No, it is not all I'm concerned about. Performance and comfort are priorities. I'm curious and knowing this will help make a better decision all around.


----------



## Blue CheeseHead (Jul 14, 2008)

Tubeless setups generally weigh slightly more than a good folding tire and tube.

The tubeless stem and 1 1/2 oz of sealant is ~ the weight of a tube. As others have stated a tubeless tire is typically heavier than a similar quality clincher.

While I have not done a complete comparison of my setup with tubless vs tubed, I expect the tubeless to weigh 50+g more per wheel. I find it an acceptable differential...others may not.


----------



## Maglore (Dec 24, 2012)

There is no or very little weight saving to be had by going tubeless over a normal tubed set up. In fact, a lot of the tubeless options available are heavier and then you have to add in the 30g of sealant you'll need to add for puncture protection.

The benefits of tubeless are fit-and-forget puncture protection (to a point) and a lower rolling resistance.

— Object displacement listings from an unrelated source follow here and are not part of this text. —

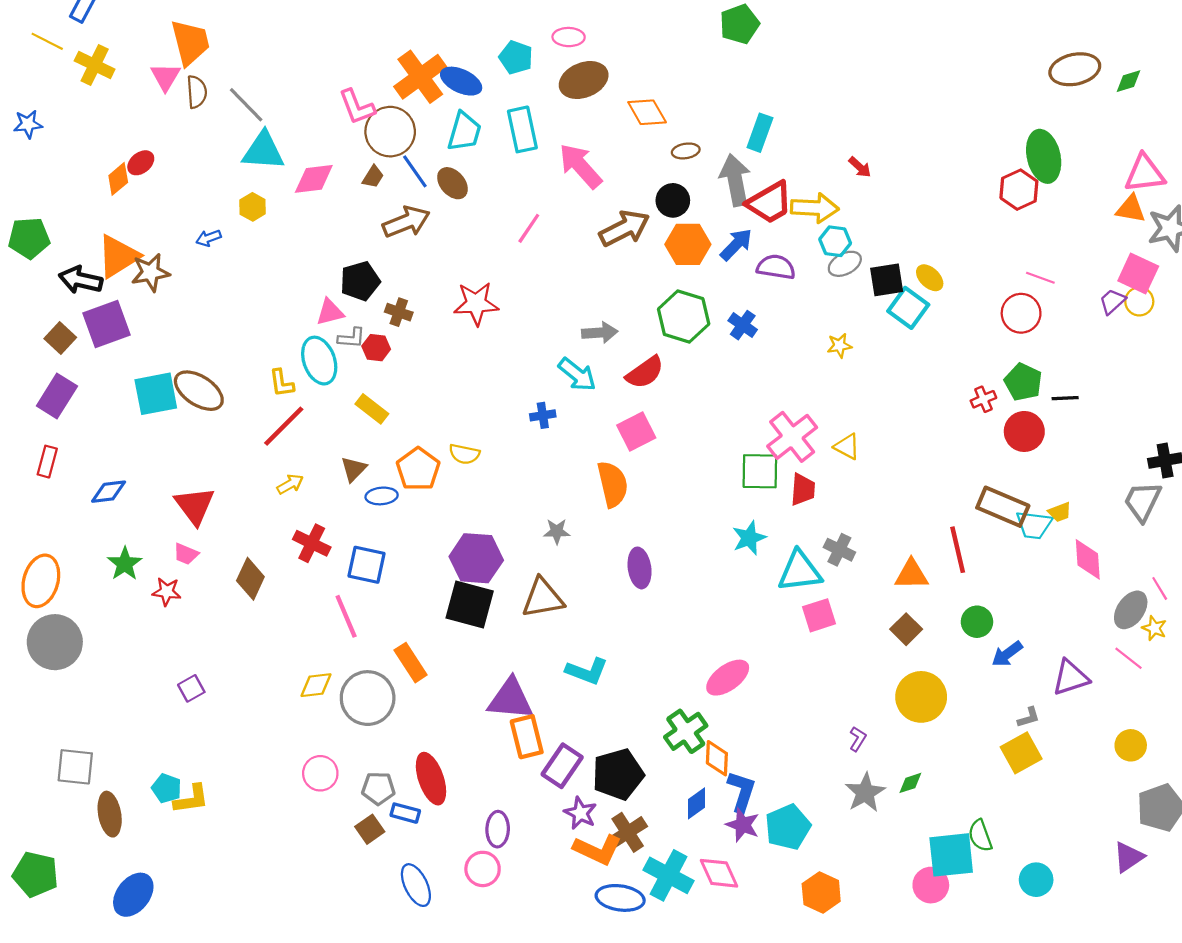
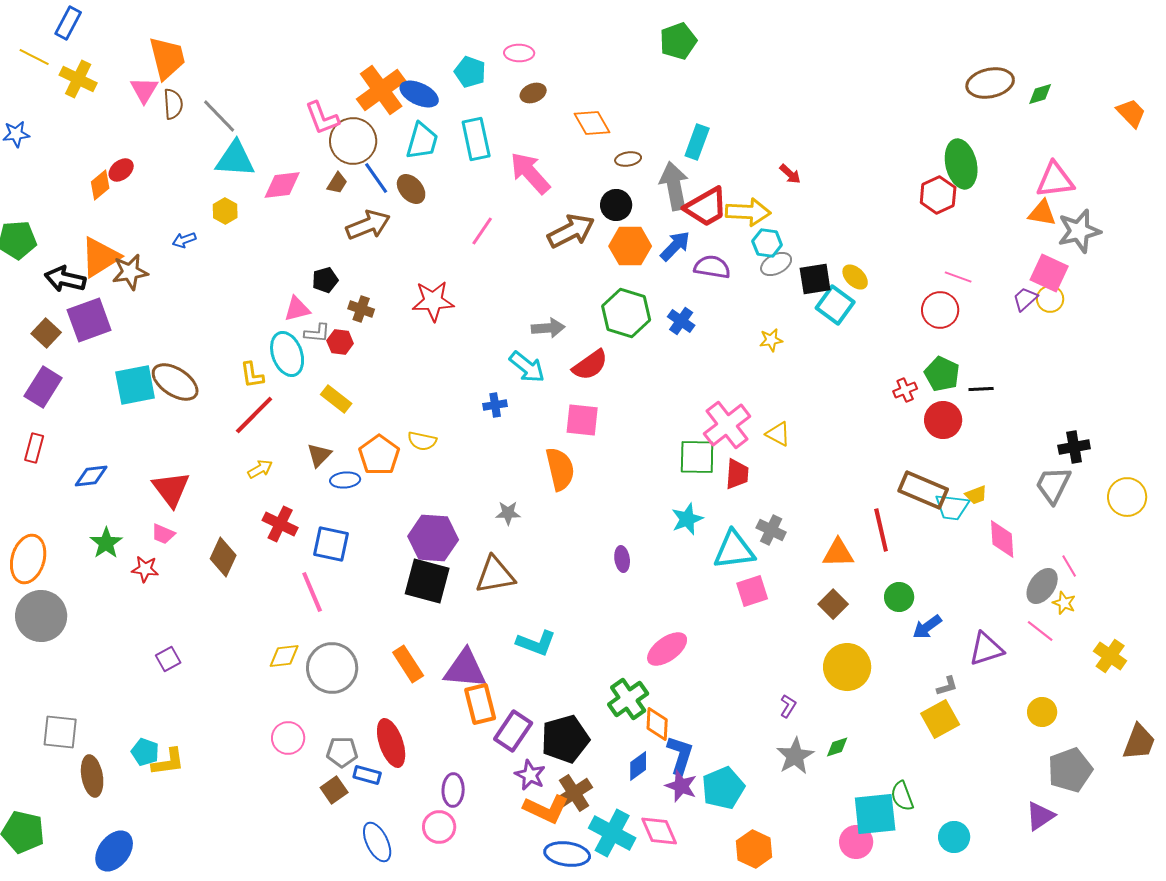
brown ellipse: (584, 80) -> (533, 93), size x0.6
black pentagon: (360, 281) -> (325, 280), size x0.7
pink square: (636, 431) -> (582, 420), turned 33
purple ellipse: (640, 568) -> (622, 559), moved, size x0.7
orange rectangle: (411, 663) -> (408, 664), moved

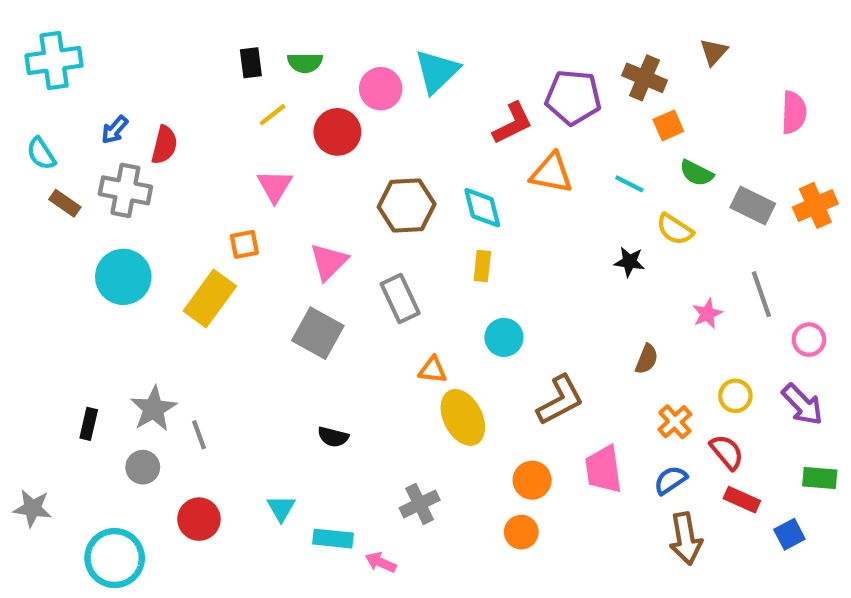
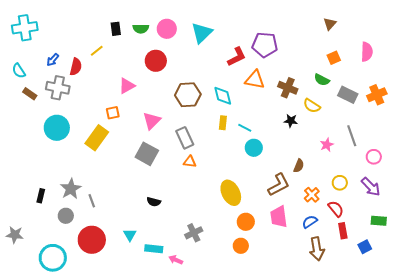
brown cross: (645, 78) -> (288, 88), moved
pink circle: (381, 89) -> (167, 29), moved
yellow line: (273, 115) -> (97, 51), moved
orange square: (668, 125) -> (334, 58), moved
cyan line: (629, 184) -> (245, 128), moved
pink triangle: (275, 186) -> (127, 86), turned 30
cyan circle: (504, 337) -> (254, 148), moved
orange triangle: (433, 370) -> (190, 162), moved
brown L-shape: (560, 400) -> (279, 185), moved
yellow ellipse: (463, 417) -> (231, 193), moved
red rectangle: (742, 500) -> (343, 231), turned 56
red circle: (199, 519) -> (92, 240), size x1.4

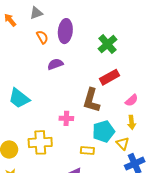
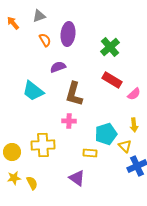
red rectangle: (109, 77) -> (112, 80), turned 60
cyan trapezoid: (19, 98) -> (33, 91), moved
brown L-shape: (91, 100) -> (74, 94), moved
pink semicircle: (132, 100) -> (134, 94), moved

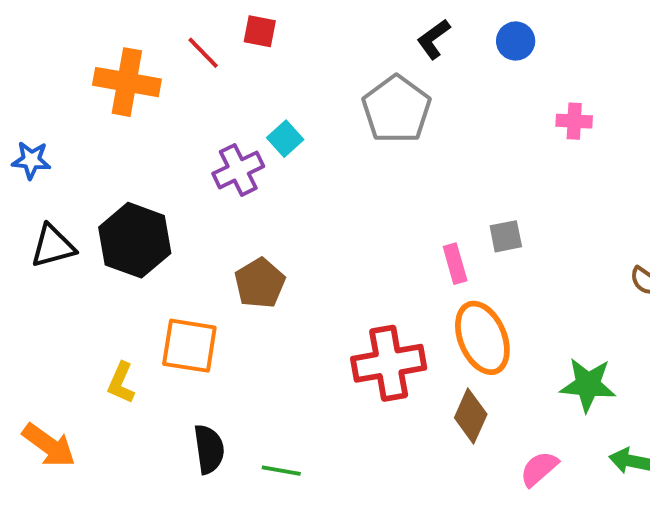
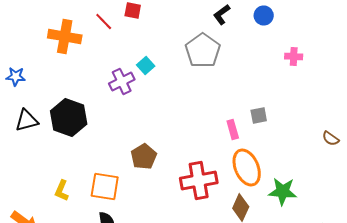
brown pentagon: (260, 283) -> (144, 156), moved
orange square: (189, 346) -> (105, 186), moved
green star: (588, 385) -> (283, 192), moved

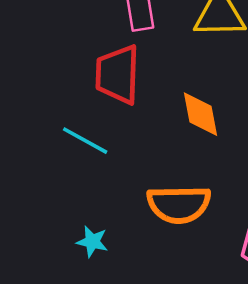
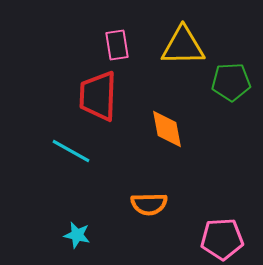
orange semicircle: (179, 204) -> (149, 204), size x0.7

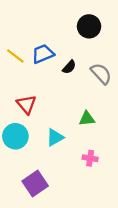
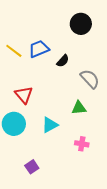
gray semicircle: (101, 74) -> (90, 79), moved
purple square: (35, 183) -> (32, 167), size x0.6

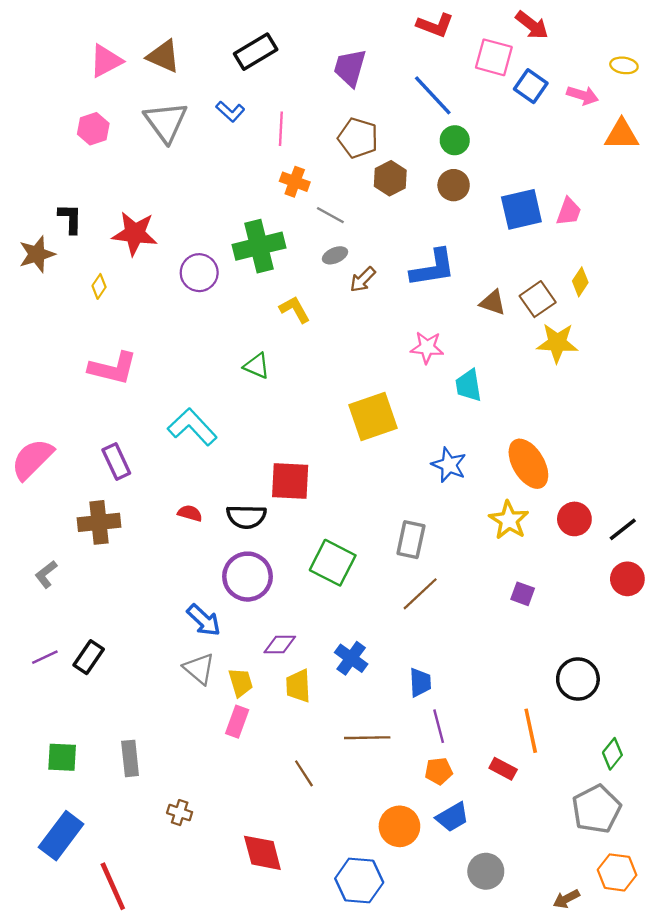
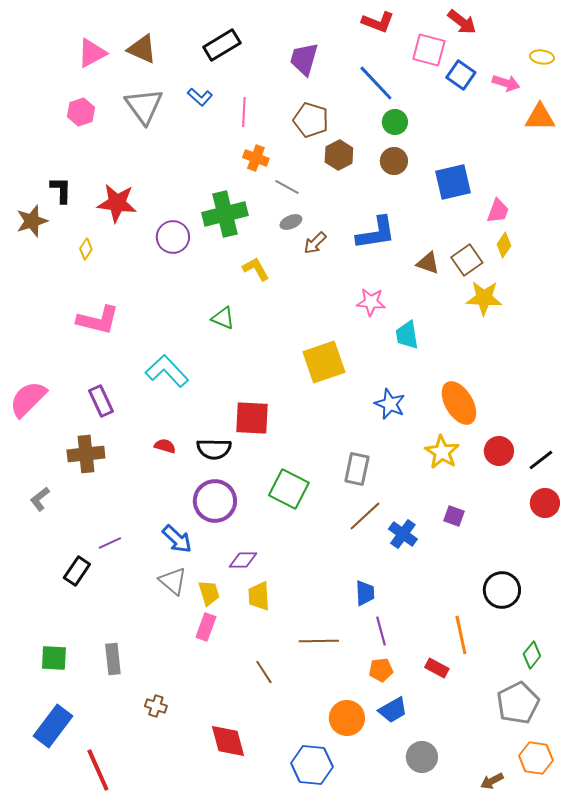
pink trapezoid: (569, 212) -> (498, 211), moved
purple line: (45, 657) -> (110, 543), moved
blue cross: (351, 658) -> (403, 534), moved

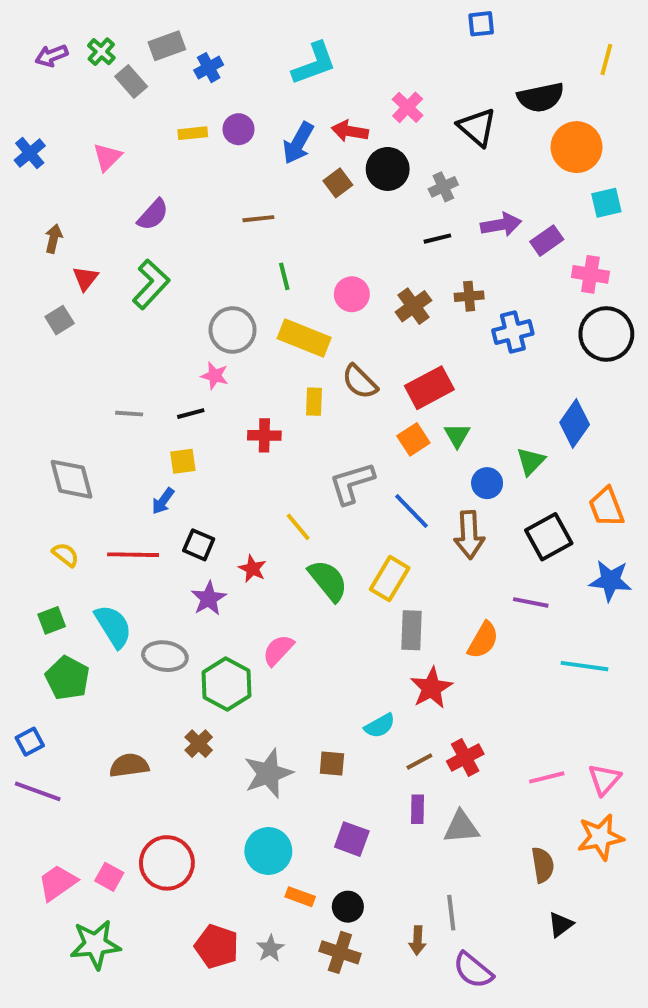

I run Schwalbe One tubeless and the ride is also noticeably better in terms of comfort.

You are not going to notice an extra 30 - 40g on your wheels. Lateral stiffness of your wheels is far more important in terms of feel than a weight difference equal to a large gulp from your water bottle.

Also, in my opinion, fitting super-light inner tubes is a false economy and not a sensible place to be saving weight for general riding.


----------



## bobonker (Feb 12, 2011)

GCN's take on road tubeless:

https://www.youtube.com/watch?v=Nit55MSaFJ4

Sonny


----------



## ghettocop (Apr 19, 2014)

Do it and don't look back! Road feel and tire profile is greatly improved. It's hard to explain, but you can really "feel" that there is one less thing rotating in your wheel.


----------